During that previous fiscal year, the board had benefited from its outsized allocation to alternatives in a period when the Russell 3000 index and Bloomberg U.S. Aggregate Bond index returned -13.9% and -10.3%, respectively. The board delivered the second-highest return among all U.S. public pension funds tracked by Pensions & Investments for the period.
For this most recent fiscal year, the WSIB is the first of 70 U.S. public pension funds tracked by P&I as of Sept. 22 to report a slightly smaller return than the previous year.
All the other U.S. public pension funds had significantly higher returns due to the dramatic recovery in public markets.
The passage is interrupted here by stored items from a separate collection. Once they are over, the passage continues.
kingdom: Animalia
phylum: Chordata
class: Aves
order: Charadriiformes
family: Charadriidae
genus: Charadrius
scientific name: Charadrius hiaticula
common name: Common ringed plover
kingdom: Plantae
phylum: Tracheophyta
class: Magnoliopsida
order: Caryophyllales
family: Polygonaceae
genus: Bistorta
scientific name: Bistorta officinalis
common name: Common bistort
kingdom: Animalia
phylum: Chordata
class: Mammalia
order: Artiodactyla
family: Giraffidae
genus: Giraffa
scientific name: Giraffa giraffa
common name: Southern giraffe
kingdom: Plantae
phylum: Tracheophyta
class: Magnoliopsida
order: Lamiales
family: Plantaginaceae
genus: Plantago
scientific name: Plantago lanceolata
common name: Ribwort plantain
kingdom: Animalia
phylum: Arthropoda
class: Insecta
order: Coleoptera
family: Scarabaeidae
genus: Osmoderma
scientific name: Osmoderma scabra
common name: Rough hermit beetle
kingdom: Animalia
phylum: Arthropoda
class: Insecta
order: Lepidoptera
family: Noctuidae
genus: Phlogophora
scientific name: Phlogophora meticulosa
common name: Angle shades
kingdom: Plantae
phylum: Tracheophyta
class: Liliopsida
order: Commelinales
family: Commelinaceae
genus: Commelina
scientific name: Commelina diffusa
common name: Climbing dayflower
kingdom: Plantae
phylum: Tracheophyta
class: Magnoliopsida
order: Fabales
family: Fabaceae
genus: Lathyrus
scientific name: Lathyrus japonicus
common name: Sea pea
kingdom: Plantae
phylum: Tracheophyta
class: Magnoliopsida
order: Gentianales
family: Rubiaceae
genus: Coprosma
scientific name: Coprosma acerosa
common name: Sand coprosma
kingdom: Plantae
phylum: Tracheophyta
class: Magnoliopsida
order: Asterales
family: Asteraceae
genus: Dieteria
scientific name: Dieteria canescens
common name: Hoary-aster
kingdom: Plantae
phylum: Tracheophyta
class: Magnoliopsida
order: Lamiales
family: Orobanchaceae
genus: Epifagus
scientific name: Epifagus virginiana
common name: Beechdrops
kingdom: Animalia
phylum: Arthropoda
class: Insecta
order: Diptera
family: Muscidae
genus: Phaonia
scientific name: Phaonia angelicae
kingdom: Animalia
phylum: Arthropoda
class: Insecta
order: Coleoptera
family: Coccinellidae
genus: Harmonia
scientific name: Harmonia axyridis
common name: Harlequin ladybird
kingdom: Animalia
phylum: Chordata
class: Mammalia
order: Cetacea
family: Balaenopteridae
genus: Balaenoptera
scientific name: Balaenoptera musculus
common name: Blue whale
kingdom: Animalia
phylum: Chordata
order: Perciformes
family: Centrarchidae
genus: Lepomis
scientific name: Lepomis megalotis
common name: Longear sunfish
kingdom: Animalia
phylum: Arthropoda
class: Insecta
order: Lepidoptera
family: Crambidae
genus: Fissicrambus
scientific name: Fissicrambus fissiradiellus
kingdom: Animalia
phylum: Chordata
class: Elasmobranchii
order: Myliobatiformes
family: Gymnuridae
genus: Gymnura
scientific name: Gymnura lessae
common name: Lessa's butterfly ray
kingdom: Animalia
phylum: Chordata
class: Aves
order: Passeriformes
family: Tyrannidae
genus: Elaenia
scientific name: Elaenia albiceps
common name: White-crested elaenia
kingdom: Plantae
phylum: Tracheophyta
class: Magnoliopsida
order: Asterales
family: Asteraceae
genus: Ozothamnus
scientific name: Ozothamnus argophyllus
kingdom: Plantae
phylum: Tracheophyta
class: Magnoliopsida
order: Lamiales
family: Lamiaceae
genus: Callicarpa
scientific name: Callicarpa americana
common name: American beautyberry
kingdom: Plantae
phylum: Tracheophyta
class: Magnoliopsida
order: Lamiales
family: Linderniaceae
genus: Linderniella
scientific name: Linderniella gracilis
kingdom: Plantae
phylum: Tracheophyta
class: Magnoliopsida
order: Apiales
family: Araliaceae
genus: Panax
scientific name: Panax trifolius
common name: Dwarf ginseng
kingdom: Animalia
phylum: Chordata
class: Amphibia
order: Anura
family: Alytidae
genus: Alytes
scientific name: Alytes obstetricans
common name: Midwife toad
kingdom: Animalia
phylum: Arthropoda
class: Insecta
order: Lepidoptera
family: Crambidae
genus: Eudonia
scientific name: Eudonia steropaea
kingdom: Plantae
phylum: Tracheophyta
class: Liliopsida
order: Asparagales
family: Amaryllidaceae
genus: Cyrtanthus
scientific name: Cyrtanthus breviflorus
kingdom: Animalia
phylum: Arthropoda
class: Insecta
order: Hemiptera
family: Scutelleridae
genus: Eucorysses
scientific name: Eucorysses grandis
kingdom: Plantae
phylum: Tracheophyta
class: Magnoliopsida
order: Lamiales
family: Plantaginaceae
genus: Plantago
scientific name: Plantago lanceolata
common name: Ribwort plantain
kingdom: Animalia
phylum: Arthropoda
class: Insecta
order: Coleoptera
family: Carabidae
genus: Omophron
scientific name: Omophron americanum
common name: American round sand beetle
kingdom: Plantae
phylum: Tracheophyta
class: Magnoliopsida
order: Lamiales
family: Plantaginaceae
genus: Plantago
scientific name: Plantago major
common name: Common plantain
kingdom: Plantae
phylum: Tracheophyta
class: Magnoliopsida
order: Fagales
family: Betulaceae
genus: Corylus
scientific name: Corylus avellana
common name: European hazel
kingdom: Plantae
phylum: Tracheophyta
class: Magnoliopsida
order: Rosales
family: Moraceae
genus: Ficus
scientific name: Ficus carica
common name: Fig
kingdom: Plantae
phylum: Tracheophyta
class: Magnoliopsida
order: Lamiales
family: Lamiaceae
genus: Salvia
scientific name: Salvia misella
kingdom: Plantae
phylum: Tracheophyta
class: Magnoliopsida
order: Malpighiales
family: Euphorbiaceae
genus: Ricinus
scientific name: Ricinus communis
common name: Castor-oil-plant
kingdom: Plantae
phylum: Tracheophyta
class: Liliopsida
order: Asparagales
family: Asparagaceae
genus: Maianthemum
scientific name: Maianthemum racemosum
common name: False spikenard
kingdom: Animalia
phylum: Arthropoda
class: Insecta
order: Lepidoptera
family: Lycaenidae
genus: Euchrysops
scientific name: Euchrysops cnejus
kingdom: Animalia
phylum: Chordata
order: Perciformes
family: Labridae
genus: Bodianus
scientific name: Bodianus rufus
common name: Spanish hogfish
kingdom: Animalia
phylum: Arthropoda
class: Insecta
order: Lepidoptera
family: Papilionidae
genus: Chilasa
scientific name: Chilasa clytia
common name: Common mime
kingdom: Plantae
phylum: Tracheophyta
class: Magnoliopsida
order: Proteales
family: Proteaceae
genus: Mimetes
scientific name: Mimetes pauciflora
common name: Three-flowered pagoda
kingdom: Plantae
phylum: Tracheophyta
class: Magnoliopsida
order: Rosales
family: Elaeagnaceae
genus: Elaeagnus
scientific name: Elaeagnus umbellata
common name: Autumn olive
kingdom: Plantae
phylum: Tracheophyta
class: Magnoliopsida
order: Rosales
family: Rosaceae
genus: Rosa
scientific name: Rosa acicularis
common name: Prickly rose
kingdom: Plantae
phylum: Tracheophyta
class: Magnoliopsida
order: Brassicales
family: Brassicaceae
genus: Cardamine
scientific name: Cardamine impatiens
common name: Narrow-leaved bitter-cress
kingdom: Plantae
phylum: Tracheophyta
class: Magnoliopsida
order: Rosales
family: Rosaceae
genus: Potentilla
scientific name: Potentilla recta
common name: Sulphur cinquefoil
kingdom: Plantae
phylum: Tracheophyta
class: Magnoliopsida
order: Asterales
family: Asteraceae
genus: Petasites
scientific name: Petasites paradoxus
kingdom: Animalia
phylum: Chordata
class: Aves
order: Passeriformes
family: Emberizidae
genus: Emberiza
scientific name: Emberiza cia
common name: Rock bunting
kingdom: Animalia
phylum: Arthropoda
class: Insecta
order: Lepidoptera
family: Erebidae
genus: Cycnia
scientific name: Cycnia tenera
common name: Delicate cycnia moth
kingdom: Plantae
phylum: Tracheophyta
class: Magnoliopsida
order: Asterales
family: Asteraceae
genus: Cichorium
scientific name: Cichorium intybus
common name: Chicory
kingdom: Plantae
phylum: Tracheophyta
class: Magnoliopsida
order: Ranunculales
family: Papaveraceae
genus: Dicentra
For the year ended June 30, the Russell 3000 and Bloomberg U.S. Aggregate Bond indexes returned 19% and -0.2%, respectively.
Of the 70 U.S. public pension funds whose fiscal-year returns have been tracked by P&I as of Sept. 22, the median return for the period was 7.6%.
For the most recent fiscal year, the board's public equity asset class was the top performer with a net return of 16.9% (above its benchmark return of 16.5%); followed by tangible assets at 7.4% (benchmark 9%); real estate, 5.3% (-1.6%); innovation portfolio, 3.9% (3.4%); fixed income, 1.9% (zero); and private equity, -2.8% (-4.4%).
As of June 30, the commingled trust fund's actual allocation was 28.8% private equity, 25.7% public equity, 21% real estate, 15.3% fixed income, 6.9% tangible assets, 1.1% innovation portfolio and the rest in cash.